20 Outubro 2015 | 18h43

Por Guilherme Mendes

Júlio Maria, 42 anos, se diz extremamente grato pelo jornalismo. “Eu sou grato por tudo, pela minha vida. Jornalismo é a melhor profissão do mundo, não trocaria por absolutamente nenhuma”, diz. Afinal de contas, que profissão, reflete o jornalista, seria capaz de colocá-lo, no mesmo dia, numa entrevista com FHC em Brasília e com o MV Bill, na Cidade de Deus?

Della Rocca/Santander

Della Rocca/Santander

Júlio, um formando da PUC paulistana que começou no Estadão como estagiário no Jornal da Tarde em 1998, é hoje, como um dos maiores especialistas em música brasileira, autor de duas biografias (“Elis Regina – Nada será como antes” e “Santificado Est – Frei Galvão, o primeiro santo brasileiro”). E também é dos palestrantes na segunda mesa de debates da Semana Estado de Jornalismo. Aos estudantes presentes, pediu “sangue nos olhos”, disse acreditar na necessidade de pessoas capazes de contar boas histórias e defendeu a presença de matérias sobre produção biográfica nas faculdades brasileiras.

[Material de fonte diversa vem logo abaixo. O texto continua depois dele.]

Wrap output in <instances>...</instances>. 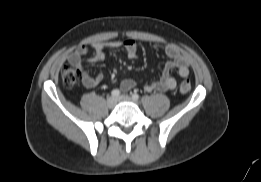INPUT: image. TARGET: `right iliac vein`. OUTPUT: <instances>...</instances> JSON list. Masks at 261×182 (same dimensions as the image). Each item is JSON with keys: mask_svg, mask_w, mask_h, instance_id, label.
<instances>
[{"mask_svg": "<svg viewBox=\"0 0 261 182\" xmlns=\"http://www.w3.org/2000/svg\"><path fill=\"white\" fill-rule=\"evenodd\" d=\"M116 99L114 97H108L107 101H106V105L108 108L112 109L115 107L116 105Z\"/></svg>", "mask_w": 261, "mask_h": 182, "instance_id": "1", "label": "right iliac vein"}]
</instances>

O sucesso e a longevidade da carreira de Júlio no Estadão podem são frutos, segundo ele mesmo, da paciência em crescer na carreira, gostar daquilo que faz e, principal. “Foi uma longa jornada. Mas eu diria que quando eu cheguei lá, eu já estava preparado, conhecendo as pessoas e as fontes”. O segredo do sucesso ele não esconde: perseverança sobre a própria carreira – como num bom samba do disco Elis&Tom, o seu disco favorito: “deu certo, não atropelei o tempo das coisas”.